# Activity:
Write out every record in full, exactly as written, please.

-------- Recorded data --------

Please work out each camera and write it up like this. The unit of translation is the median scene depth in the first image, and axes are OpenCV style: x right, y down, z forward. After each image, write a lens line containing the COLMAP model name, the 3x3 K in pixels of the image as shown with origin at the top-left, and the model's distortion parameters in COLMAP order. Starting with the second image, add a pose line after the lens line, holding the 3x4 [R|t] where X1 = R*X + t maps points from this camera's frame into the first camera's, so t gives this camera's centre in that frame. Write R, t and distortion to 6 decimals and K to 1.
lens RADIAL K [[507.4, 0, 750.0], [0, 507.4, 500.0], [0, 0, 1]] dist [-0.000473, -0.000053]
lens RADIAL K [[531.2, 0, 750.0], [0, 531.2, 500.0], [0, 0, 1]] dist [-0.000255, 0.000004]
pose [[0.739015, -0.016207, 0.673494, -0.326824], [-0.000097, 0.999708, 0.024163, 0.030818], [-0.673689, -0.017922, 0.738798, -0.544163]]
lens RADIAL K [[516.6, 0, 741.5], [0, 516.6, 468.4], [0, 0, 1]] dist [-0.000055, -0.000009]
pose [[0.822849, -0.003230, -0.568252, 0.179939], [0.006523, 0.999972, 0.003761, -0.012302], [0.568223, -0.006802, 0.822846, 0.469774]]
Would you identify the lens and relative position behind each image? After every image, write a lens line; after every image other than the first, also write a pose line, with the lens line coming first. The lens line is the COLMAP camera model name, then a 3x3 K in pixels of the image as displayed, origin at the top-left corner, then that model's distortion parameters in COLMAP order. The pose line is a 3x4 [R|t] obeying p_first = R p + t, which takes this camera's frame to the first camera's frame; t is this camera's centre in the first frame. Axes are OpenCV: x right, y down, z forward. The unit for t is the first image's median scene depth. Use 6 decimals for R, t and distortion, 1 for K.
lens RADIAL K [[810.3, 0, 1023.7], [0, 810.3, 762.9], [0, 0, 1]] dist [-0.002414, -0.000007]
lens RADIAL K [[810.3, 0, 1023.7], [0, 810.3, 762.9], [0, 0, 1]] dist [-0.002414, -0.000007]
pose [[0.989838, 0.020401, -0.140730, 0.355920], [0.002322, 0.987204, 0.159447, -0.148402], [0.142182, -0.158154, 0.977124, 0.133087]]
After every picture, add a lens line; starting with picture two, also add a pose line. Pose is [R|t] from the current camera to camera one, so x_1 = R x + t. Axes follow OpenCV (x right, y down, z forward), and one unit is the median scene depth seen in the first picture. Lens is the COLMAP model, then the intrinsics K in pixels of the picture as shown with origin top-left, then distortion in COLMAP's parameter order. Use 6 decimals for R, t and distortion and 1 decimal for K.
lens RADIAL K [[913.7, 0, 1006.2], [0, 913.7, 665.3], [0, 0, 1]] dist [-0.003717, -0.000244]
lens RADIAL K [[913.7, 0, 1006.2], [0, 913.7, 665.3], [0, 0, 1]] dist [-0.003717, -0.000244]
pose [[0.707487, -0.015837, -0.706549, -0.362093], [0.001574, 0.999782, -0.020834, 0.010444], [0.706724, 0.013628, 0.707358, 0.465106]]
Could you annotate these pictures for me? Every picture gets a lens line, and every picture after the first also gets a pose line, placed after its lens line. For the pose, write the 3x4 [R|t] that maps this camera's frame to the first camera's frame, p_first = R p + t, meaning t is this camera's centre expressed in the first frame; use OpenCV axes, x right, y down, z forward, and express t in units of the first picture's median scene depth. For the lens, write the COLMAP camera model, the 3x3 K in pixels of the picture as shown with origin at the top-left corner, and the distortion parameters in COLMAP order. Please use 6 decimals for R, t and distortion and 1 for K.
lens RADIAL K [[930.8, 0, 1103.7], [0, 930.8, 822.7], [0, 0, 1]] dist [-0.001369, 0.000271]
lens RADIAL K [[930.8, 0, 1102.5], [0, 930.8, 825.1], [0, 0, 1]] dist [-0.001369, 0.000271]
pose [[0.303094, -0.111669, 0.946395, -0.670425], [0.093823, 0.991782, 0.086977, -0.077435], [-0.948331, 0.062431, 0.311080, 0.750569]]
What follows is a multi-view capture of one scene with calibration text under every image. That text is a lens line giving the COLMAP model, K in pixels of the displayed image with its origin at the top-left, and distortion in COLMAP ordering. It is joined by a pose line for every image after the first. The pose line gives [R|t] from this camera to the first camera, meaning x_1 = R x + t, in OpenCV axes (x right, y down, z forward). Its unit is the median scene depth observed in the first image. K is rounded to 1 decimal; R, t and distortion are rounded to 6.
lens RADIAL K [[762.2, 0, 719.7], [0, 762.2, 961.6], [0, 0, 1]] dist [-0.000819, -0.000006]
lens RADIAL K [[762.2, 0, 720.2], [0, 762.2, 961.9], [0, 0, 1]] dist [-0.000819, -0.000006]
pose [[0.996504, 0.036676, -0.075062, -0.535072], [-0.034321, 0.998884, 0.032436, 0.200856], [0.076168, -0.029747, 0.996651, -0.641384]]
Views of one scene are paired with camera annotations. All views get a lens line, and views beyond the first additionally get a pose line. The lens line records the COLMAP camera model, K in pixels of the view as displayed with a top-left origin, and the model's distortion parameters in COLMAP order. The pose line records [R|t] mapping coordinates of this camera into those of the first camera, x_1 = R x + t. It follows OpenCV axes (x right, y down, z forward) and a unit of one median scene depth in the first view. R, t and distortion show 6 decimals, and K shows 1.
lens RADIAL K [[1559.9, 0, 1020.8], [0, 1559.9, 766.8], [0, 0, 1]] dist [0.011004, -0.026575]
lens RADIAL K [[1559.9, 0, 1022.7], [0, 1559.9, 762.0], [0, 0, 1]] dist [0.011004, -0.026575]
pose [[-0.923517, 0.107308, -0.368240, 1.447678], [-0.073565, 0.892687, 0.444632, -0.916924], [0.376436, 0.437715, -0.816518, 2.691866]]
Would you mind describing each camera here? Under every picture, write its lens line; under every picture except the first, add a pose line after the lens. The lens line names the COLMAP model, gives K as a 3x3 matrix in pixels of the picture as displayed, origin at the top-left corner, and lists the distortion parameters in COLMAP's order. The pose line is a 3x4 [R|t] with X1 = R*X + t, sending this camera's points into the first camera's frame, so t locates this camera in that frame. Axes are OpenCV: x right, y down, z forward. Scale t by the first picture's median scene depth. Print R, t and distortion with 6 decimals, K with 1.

--------

# Exercise answer:
Please work out each camera and write it up like this. The unit of translation is the median scene depth in the first image, and axes are OpenCV style: x right, y down, z forward. After each image, write a lens line containing the COLMAP model name, the 3x3 K in pixels of the image as shown with origin at the top-left, and the model's distortion parameters in COLMAP order. Starting with the second image, add a pose line after the lens line, holding the 3x4 [R|t] where X1 = R*X + t maps points from this camera's frame into the first camera's, so t gives this camera's centre in that frame. Write R, t and distortion to 6 decimals and K to 1.
lens RADIAL K [[507.4, 0, 750.0], [0, 507.4, 500.0], [0, 0, 1]] dist [-0.000473, -0.000053]
lens RADIAL K [[531.2, 0, 750.0], [0, 531.2, 500.0], [0, 0, 1]] dist [-0.000255, 0.000004]
pose [[0.739015, -0.016207, 0.673494, -0.326824], [-0.000097, 0.999708, 0.024163, 0.030818], [-0.673689, -0.017922, 0.738798, -0.544163]]
lens RADIAL K [[516.6, 0, 741.5], [0, 516.6, 468.4], [0, 0, 1]] dist [-0.000055, -0.000009]
pose [[0.822849, -0.003230, -0.568252, 0.179939], [0.006523, 0.999972, 0.003761, -0.012302], [0.568223, -0.006802, 0.822846, 0.469774]]
Would you identify the lens and relative position behind each image? After every image, write a lens line; after every image other than the first, also write a pose line, with the lens line coming first. The lens line is the COLMAP camera model name, then a 3x3 K in pixels of the image as displayed, origin at the top-left corner, then that model's distortion parameters in COLMAP order. The pose line is a 3x4 [R|t] obeying p_first = R p + t, which takes this camera's frame to the first camera's frame; t is this camera's centre in the first frame. Axes are OpenCV: x right, y down, z forward. The unit for t is the first image's median scene depth. Use 6 decimals for R, t and distortion, 1 for K.
lens RADIAL K [[810.3, 0, 1023.7], [0, 810.3, 762.9], [0, 0, 1]] dist [-0.002414, -0.000007]
lens RADIAL K [[810.3, 0, 1023.7], [0, 810.3, 762.9], [0, 0, 1]] dist [-0.002414, -0.000007]
pose [[0.989838, 0.020401, -0.140730, 0.355920], [0.002322, 0.987204, 0.159447, -0.148402], [0.142182, -0.158154, 0.977124, 0.133087]]
After every picture, add a lens line; starting with picture two, also add a pose line. Pose is [R|t] from the current camera to camera one, so x_1 = R x + t. Axes follow OpenCV (x right, y down, z forward), and one unit is the median scene depth seen in the first picture. Lens is the COLMAP model, then the intrinsics K in pixels of the picture as shown with origin top-left, then distortion in COLMAP's parameter order. Use 6 decimals for R, t and distortion and 1 decimal for K.
lens RADIAL K [[913.7, 0, 1006.2], [0, 913.7, 665.3], [0, 0, 1]] dist [-0.003717, -0.000244]
lens RADIAL K [[913.7, 0, 1006.2], [0, 913.7, 665.3], [0, 0, 1]] dist [-0.003717, -0.000244]
pose [[0.707487, -0.015837, -0.706549, -0.362093], [0.001574, 0.999782, -0.020834, 0.010444], [0.706724, 0.013628, 0.707358, 0.465106]]
Could you annotate these pictures for me? Every picture gets a lens line, and every picture after the first also gets a pose line, placed after its lens line. For the pose, write the 3x4 [R|t] that maps this camera's frame to the first camera's frame, p_first = R p + t, meaning t is this camera's centre expressed in the first frame; use OpenCV axes, x right, y down, z forward, and express t in units of the first picture's median scene depth. For the lens, write the COLMAP camera model, the 3x3 K in pixels of the picture as shown with origin at the top-left corner, and the distortion parameters in COLMAP order. Please use 6 decimals for R, t and distortion and 1 for K.
lens RADIAL K [[930.8, 0, 1103.7], [0, 930.8, 822.7], [0, 0, 1]] dist [-0.001369, 0.000271]
lens RADIAL K [[930.8, 0, 1102.5], [0, 930.8, 825.1], [0, 0, 1]] dist [-0.001369, 0.000271]
pose [[0.303094, -0.111669, 0.946395, -0.670425], [0.093823, 0.991782, 0.086977, -0.077435], [-0.948331, 0.062431, 0.311080, 0.750569]]
What follows is a multi-view capture of one scene with calibration text under every image. That text is a lens line giving the COLMAP model, K in pixels of the displayed image with its origin at the top-left, and distortion in COLMAP ordering. It is joined by a pose line for every image after the first. The pose line gives [R|t] from this camera to the first camera, meaning x_1 = R x + t, in OpenCV axes (x right, y down, z forward). Its unit is the median scene depth observed in the first image. K is rounded to 1 decimal; R, t and distortion are rounded to 6.
lens RADIAL K [[762.2, 0, 719.7], [0, 762.2, 961.6], [0, 0, 1]] dist [-0.000819, -0.000006]
lens RADIAL K [[762.2, 0, 720.2], [0, 762.2, 961.9], [0, 0, 1]] dist [-0.000819, -0.000006]
pose [[0.996504, 0.036676, -0.075062, -0.535072], [-0.034321, 0.998884, 0.032436, 0.200856], [0.076168, -0.029747, 0.996651, -0.641384]]
Views of one scene are paired with camera annotations. All views get a lens line, and views beyond the first additionally get a pose line. The lens line records the COLMAP camera model, K in pixels of the view as displayed with a top-left origin, and the model's distortion parameters in COLMAP order. The pose line records [R|t] mapping coordinates of this camera into those of the first camera, x_1 = R x + t. It follows OpenCV axes (x right, y down, z forward) and a unit of one median scene depth in the first view. R, t and distortion show 6 decimals, and K shows 1.
lens RADIAL K [[1559.9, 0, 1020.8], [0, 1559.9, 766.8], [0, 0, 1]] dist [0.011004, -0.026575]
lens RADIAL K [[1559.9, 0, 1022.7], [0, 1559.9, 762.0], [0, 0, 1]] dist [0.011004, -0.026575]
pose [[-0.923517, 0.107308, -0.368240, 1.447678], [-0.073565, 0.892687, 0.444632, -0.916924], [0.376436, 0.437715, -0.816518, 2.691866]]
Would you mind describing each camera here? Under every picture, write its lens line; under every picture except the first, add a pose line after the lens. The lens line names the COLMAP model, gives K as a 3x3 matrix in pixels of the picture as displayed, origin at the top-left corner, and lists the distortion parameters in COLMAP's order. The pose line is a 3x4 [R|t] with X1 = R*X + t, sending this camera's points into the first camera's frame, so t locates this camera in that frame. Axes are OpenCV: x right, y down, z forward. Scale t by the first picture's median scene depth. Print R, t and distortion with 6 decimals, K with 1.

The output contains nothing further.